UIT TE VOEREN TAAK: Neem de regels vanaf het begin van de lijst tot en met de regel met "alusivos à temática." letterlijk over, beide grenzen inbegrepen.

GEGEVENSLIJST:

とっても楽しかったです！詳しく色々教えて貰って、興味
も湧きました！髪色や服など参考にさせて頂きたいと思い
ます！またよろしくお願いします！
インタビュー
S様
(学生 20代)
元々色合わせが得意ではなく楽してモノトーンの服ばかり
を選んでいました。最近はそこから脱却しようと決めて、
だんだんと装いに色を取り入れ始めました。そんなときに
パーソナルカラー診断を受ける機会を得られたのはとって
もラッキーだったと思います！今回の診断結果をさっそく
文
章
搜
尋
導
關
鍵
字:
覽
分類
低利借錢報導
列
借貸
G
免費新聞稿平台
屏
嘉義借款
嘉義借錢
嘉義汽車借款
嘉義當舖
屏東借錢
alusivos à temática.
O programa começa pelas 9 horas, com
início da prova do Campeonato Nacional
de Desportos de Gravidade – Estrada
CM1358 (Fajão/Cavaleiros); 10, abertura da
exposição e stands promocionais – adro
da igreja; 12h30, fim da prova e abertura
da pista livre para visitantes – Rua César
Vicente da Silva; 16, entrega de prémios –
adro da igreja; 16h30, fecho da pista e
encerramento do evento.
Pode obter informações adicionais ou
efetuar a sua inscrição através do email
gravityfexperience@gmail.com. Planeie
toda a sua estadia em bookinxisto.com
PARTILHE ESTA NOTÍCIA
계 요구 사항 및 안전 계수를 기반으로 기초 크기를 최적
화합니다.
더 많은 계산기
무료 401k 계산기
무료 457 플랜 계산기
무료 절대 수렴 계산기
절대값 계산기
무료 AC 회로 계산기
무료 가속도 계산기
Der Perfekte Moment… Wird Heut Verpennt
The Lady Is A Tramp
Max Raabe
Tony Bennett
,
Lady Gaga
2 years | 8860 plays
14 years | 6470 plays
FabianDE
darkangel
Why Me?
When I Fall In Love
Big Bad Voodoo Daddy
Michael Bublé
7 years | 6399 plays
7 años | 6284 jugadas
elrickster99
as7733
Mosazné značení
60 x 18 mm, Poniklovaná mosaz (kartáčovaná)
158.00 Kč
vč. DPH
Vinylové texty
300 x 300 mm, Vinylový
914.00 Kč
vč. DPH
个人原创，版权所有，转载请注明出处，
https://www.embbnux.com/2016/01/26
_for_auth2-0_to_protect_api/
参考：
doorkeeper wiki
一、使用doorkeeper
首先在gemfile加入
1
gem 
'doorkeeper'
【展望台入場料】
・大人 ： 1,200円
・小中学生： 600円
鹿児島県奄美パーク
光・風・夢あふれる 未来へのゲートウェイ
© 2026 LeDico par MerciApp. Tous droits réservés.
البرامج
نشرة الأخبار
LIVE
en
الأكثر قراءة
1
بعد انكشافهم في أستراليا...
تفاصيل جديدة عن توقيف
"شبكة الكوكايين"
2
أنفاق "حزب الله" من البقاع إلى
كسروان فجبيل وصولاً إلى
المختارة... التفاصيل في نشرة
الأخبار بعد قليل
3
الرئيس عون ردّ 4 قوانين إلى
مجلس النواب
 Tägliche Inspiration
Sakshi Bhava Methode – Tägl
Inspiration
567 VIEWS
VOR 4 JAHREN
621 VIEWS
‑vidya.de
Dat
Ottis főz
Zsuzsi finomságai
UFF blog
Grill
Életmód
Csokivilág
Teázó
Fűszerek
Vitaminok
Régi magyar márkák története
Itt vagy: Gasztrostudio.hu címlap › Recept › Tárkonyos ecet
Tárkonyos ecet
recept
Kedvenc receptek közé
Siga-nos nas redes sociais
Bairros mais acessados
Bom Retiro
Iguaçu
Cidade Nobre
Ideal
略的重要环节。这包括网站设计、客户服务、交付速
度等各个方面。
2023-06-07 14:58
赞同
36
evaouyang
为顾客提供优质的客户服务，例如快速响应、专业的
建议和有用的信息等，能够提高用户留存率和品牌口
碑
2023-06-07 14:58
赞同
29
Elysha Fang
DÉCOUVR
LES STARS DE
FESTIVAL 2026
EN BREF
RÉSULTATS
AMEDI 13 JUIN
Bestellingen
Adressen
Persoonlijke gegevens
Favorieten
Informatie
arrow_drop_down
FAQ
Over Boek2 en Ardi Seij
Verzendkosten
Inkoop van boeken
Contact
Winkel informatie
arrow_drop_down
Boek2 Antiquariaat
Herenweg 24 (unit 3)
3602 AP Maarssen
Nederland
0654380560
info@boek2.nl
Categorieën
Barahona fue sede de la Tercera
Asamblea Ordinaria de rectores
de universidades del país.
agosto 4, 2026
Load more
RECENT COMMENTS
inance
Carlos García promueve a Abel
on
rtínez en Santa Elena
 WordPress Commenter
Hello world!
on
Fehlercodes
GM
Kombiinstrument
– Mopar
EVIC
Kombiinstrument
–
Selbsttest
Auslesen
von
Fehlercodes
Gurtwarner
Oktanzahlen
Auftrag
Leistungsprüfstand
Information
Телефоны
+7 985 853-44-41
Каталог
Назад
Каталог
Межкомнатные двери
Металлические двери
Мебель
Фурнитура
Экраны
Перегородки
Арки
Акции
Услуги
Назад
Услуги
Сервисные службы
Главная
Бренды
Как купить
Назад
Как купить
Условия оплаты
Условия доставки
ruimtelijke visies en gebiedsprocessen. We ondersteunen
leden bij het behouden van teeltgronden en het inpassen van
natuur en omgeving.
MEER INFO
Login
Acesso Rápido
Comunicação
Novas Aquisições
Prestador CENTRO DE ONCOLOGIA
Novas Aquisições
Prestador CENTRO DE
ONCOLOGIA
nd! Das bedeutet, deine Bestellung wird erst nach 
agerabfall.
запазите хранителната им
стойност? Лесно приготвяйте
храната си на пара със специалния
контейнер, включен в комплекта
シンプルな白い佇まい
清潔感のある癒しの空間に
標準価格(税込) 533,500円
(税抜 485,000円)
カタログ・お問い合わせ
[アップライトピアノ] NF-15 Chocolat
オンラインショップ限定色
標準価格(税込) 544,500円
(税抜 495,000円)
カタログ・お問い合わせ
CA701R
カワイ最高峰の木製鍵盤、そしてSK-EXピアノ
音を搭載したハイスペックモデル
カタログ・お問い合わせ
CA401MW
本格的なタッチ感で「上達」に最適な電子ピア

RESULTAAT OEFENING:
とっても楽しかったです！詳しく色々教えて貰って、興味
も湧きました！髪色や服など参考にさせて頂きたいと思い
ます！またよろしくお願いします！
インタビュー
S様
(学生 20代)
元々色合わせが得意ではなく楽してモノトーンの服ばかり
を選んでいました。最近はそこから脱却しようと決めて、
だんだんと装いに色を取り入れ始めました。そんなときに
パーソナルカラー診断を受ける機会を得られたのはとって
もラッキーだったと思います！今回の診断結果をさっそく
文
章
搜
尋
導
關
鍵
字:
覽
分類
低利借錢報導
列
借貸
G
免費新聞稿平台
屏
嘉義借款
嘉義借錢
嘉義汽車借款
嘉義當舖
屏東借錢
alusivos à temática.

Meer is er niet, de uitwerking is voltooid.